__Assigned task__: Return, without pictures, the lines from the start of the data through the one that contains "thumb mcp: (765, 1155)".

__Stored data__:
-- Opening Marker --

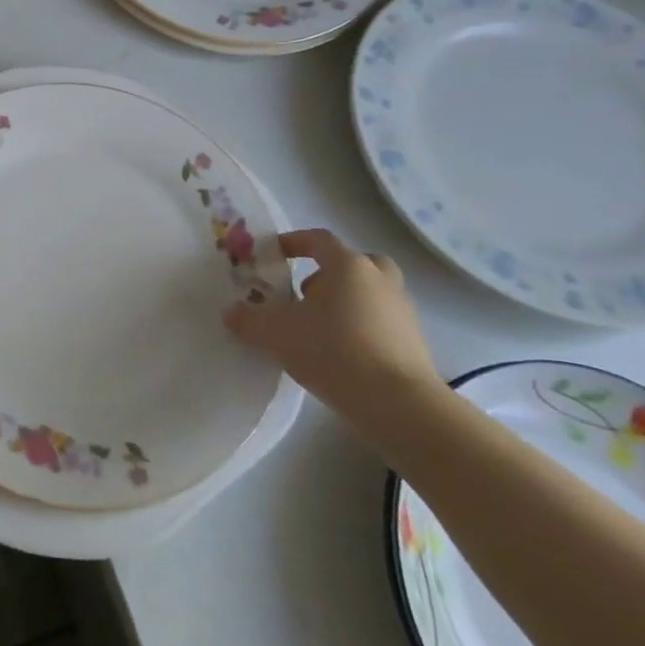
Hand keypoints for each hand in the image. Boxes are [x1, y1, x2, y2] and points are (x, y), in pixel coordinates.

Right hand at [223, 228, 442, 446]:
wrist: (399, 405)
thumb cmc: (334, 351)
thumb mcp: (276, 333)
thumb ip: (248, 319)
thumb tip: (230, 312)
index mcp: (349, 266)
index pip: (319, 240)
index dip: (293, 242)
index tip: (273, 254)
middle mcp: (380, 281)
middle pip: (356, 263)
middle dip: (330, 273)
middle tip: (307, 293)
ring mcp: (402, 312)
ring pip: (371, 293)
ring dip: (346, 303)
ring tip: (318, 330)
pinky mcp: (414, 344)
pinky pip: (381, 323)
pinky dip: (361, 330)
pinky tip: (340, 355)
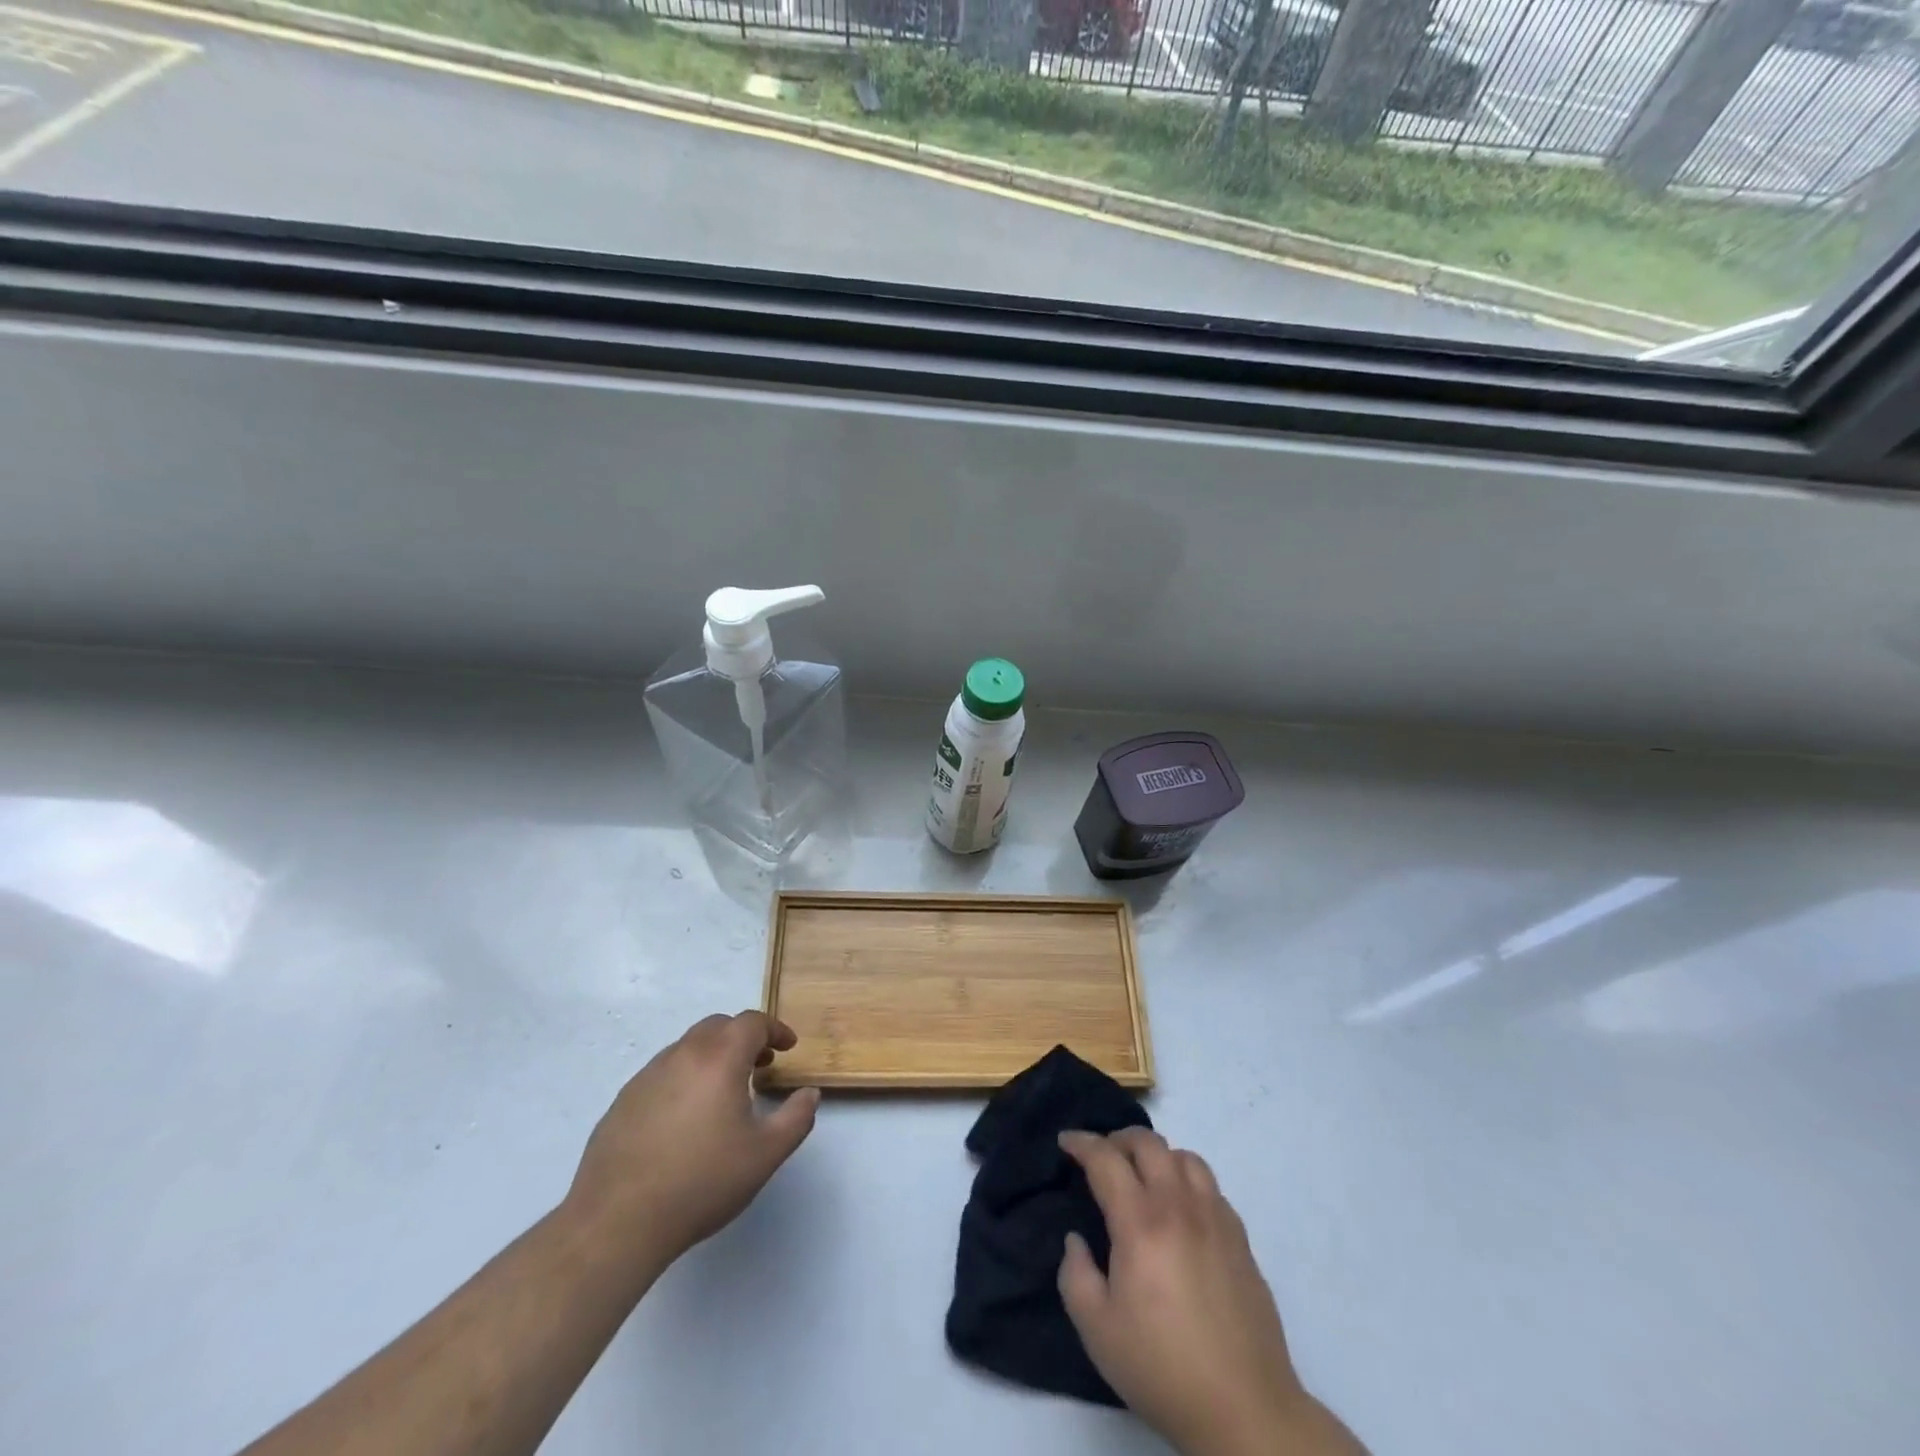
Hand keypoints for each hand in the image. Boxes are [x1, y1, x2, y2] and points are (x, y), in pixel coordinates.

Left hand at [564, 1011, 819, 1279]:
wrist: (617, 1222)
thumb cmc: (701, 1182)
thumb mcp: (765, 1155)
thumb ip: (796, 1118)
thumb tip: (809, 1094)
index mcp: (719, 1058)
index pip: (752, 1022)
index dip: (775, 1029)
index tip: (788, 1047)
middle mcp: (682, 1054)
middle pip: (718, 1026)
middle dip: (743, 1037)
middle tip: (759, 1063)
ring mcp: (647, 1076)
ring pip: (687, 1047)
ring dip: (712, 1056)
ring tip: (724, 1092)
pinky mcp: (623, 1101)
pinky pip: (662, 1073)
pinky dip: (684, 1078)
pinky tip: (685, 1119)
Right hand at [1058, 1129, 1363, 1455]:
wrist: (1245, 1410)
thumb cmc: (1162, 1369)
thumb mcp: (1097, 1330)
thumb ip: (1075, 1275)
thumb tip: (1076, 1241)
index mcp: (1140, 1222)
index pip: (1105, 1159)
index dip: (1081, 1143)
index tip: (1066, 1141)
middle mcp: (1179, 1206)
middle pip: (1148, 1143)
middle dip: (1118, 1139)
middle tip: (1102, 1158)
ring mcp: (1215, 1218)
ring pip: (1184, 1156)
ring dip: (1157, 1156)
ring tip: (1144, 1178)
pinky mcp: (1240, 1239)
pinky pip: (1211, 1186)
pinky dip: (1187, 1180)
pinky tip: (1181, 1209)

-- Closing Marker --

__Task response__:
Hand keypoints for each hand in the image. Boxes are [x1, y1, x2, y2] and points are (x, y), in pixel coordinates.

Right hand at [223, 228, 442, 446]:
wrist: (399, 405)
thumb cmc: (334, 351)
thumb mcp: (276, 333)
thumb ip: (248, 319)
thumb tip: (230, 312)
index mcp: (349, 266)
index pip: (319, 240)
index dip: (293, 242)
index tip: (273, 254)
middle mcp: (380, 281)
middle pip: (356, 263)
middle dip: (330, 273)
middle tip: (307, 293)
ring mcp: (402, 312)
ring pip: (371, 293)
ring dip: (346, 303)
ring tip: (318, 330)
pinky mcp: (414, 344)
pinky pip: (381, 323)
pinky dip: (361, 330)
pinky tip: (340, 355)
Hand keypoints for each hand in the image. Boxes are [x1, y1, x2, y2] and points are (x, y), in pixel coordinates.

Left hand at [564, 1011, 819, 1279]:
wrist: (617, 1222)
thumb cmc: (701, 1182)
thumb mcp: (765, 1155)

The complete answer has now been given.